§ Data for this exercise:
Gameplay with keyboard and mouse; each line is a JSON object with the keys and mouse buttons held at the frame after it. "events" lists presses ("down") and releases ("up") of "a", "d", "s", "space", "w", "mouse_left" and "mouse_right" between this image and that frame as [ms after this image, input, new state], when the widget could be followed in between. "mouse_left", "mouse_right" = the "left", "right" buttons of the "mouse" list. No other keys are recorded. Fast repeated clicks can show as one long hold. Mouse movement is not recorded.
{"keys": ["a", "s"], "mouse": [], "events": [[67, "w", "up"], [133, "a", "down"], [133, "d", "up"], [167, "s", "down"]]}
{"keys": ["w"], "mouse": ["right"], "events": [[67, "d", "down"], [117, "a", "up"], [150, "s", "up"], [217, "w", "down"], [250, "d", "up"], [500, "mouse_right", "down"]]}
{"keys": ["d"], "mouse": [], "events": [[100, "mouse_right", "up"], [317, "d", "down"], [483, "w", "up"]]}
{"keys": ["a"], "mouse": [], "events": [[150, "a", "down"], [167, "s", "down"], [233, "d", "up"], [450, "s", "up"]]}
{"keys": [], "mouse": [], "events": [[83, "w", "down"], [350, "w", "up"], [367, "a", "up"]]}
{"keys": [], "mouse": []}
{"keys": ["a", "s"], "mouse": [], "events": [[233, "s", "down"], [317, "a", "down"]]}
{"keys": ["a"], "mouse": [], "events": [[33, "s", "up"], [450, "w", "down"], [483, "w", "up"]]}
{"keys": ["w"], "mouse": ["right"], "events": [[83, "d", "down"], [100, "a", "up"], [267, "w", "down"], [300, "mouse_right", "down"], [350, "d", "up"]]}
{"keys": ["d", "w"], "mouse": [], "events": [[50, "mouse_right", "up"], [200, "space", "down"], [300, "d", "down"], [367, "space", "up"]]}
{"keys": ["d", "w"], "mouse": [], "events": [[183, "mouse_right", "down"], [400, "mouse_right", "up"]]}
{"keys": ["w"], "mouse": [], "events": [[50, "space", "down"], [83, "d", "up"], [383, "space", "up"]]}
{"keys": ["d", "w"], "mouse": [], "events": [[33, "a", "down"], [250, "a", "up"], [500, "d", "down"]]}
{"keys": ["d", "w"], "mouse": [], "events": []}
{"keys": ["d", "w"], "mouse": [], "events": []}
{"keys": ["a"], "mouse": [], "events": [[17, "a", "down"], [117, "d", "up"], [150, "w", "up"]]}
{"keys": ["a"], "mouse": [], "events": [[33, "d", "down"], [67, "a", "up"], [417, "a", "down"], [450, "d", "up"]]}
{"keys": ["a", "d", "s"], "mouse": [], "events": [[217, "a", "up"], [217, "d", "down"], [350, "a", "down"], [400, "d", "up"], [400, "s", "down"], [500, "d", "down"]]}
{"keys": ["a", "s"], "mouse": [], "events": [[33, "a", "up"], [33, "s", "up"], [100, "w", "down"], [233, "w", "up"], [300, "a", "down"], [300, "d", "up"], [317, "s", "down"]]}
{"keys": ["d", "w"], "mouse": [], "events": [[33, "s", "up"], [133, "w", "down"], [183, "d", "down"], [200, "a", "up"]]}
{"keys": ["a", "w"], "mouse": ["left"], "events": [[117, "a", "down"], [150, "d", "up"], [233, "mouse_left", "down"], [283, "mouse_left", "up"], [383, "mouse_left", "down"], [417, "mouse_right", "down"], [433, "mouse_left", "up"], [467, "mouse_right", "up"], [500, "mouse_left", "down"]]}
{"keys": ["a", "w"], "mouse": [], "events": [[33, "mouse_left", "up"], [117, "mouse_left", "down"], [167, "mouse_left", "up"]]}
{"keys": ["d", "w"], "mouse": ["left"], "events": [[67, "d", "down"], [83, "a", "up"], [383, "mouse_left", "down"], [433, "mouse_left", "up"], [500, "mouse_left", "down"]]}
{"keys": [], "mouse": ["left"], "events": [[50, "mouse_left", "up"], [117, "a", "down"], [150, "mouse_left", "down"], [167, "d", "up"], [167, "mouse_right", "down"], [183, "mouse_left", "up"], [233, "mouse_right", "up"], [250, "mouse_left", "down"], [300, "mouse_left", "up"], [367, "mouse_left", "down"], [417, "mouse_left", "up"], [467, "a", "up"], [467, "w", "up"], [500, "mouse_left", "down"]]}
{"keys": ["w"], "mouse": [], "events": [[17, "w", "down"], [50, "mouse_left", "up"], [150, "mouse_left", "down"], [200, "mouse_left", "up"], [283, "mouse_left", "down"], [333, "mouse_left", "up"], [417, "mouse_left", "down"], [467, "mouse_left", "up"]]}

§ Instructions to follow:
After identifying the lines above that contain "space", copy each one.

§ Answer to this exercise:
Gameplay with keyboard and mouse; each line is a JSON object with the keys and mouse buttons held at the frame after it. "events" lists presses ("down") and releases ("up") of "a", "d", "s", "space", "w", "mouse_left" and "mouse_right" between this image and that frame as [ms after this image, input, new state], when the widget could be followed in between. "mouse_left", "mouse_right" = the "left", "right" buttons of the "mouse" list. No other keys are recorded. Fast repeated clicks can show as one long hold. Mouse movement is not recorded.
{"keys": ["d", "w"], "mouse": [], "events": [[50, "mouse_right", "up"], [200, "space", "down"], [300, "d", "down"], [367, "space", "up"]]}
{"keys": ["w"], "mouse": [], "events": [[50, "space", "down"], [83, "d", "up"], [383, "space", "up"]]}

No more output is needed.